- Prompt A -
Translate this sentence from the wetland study into Spanish: "We explore spatial correlation for the variables dissolved oxygen and phosphorus."
- Prompt B -
Please reproduce everything in the wetland study from "1. INTRODUCTION" down to "then West Lake.".
- Prompt C -
Carry on with the wetland study from the point where it stops.

- Text -
#####

1

Analysis of Black Hawk County Wetlands: West Lake and Railroad Lake

Nicole Williams and Mark D. Ecker

Department of Mathematics

University of Northern Iowa

Cedar Falls, Iowa 50614-0506 USA

August 24, 2003

ABSTRACT

Students and faculty at the University of Northern Iowa have been analyzing water quality from 2002 in a wetland area dominated by West Lake and Railroad Lake. A statistical goal for West Lake and Railroad Lake was to check the two lakes for spatial correlation, i.e., pairs of observations closer in space tend to be more similar then pairs further apart. We explore spatial correlation for the variables dissolved oxygen and phosphorus. After inspecting empirical variograms we find little evidence of spatial correlation. Another goal concerning the Black Hawk County wetlands is to run an analysis of covariance (ANCOVA) to explore what relationship (regression) exists between the dependent variable phosphorus and the independent variables dissolved oxygen, water depth, and sediment depth. The goal of this analysis is to predict the phosphorus level in either West Lake or Railroad Lake when different levels of independent variables are used. We concluded that the slopes for the independent variables are all the same, but the intercepts for West Lake and Railroad Lake are different, i.e., Railroad Lake has a higher phosphorus level.

  1. INTRODUCTION

Students and faculty at the University of Northern Iowa have been analyzing water quality in a wetland area dominated by West Lake and Railroad Lake just northwest of campus (see Figure 1). West Lake has a surface area that is approximately 85,029 square meters (Oelmann and Ecker 2002). Both lakes drain into the Beaver Creek and then proceed into the Cedar River (see Figure 2). When the Cedar River floods it pours back into Railroad Lake causing the lake to have a higher phosphorus level then West Lake.

#####

(Stored data)
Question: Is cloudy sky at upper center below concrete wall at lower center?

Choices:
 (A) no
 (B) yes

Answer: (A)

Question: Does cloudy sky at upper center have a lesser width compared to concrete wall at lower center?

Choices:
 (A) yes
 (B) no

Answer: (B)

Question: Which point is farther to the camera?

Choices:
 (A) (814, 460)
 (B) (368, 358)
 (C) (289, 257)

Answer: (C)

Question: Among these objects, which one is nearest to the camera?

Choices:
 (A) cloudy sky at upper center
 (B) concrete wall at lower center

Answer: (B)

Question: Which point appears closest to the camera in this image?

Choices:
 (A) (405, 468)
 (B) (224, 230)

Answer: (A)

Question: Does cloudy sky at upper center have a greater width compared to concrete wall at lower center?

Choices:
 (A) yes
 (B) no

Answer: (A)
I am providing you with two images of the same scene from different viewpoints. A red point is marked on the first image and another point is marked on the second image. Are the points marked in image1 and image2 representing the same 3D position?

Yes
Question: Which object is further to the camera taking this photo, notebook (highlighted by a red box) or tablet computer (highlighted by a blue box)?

#####

- Answer A -
Exploramos la correlación espacial para las variables oxígeno disuelto y fósforo.

- Answer B -
1. INTRODUCTION

Students and faculty at the University of Northern Iowa have been analyzing water quality in a wetland area dominated by West Lake and Railroad Lake just northwest of campus (see Figure 1). West Lake has a surface area that is approximately 85,029 square meters (Oelmann and Ecker 2002). Both lakes drain into the Beaver Creek and then proceed into the Cedar River (see Figure 2). When the Cedar River floods it pours back into Railroad Lake causing the lake to have a higher phosphorus level then West Lake.

- Answer C -
Figure 1. West Lake and Railroad Lake.


Figure 2. Beaver Creek together with the wetland lakes.

West Lake had 20 sites that were sampled for water quality during the 2002 summer (see Figure 3) and Railroad Lake had 16 sampled sites. The water quality variables that were collected from West Lake were phosphorus level, water depth, sediment depth, dissolved oxygen, and temperature. The variables collected from Railroad Lake were phosphorus level, water depth, sediment depth, and dissolved oxygen. Table 1 includes the summary statistics for phosphorus and dissolved oxygen
for each lake.

Figure 3. West Lake 2002 sampling sites.

Phosphorus / Dissolved Oxygen
West Lake / Railroad Lake / West Lake / Railroad Lake
Min. / 108.0 / 335.0 / Min. / 0.2 / 8.6
Mean / 549.8 / 690.2 / Mean / 3.8 / 10.4
Median / 597.0 / 683.5 / Median / 3.8 / 10.2
Max. / 960.0 / 1109 / Max. / 5.9 / 12.6
St. Dev. / 217.9 / 236.3 / St. Dev. / 1.4 / 1.0

Table 1. Summary statistics of sediment phosphorus and dissolved oxygen for West Lake and Railroad Lake.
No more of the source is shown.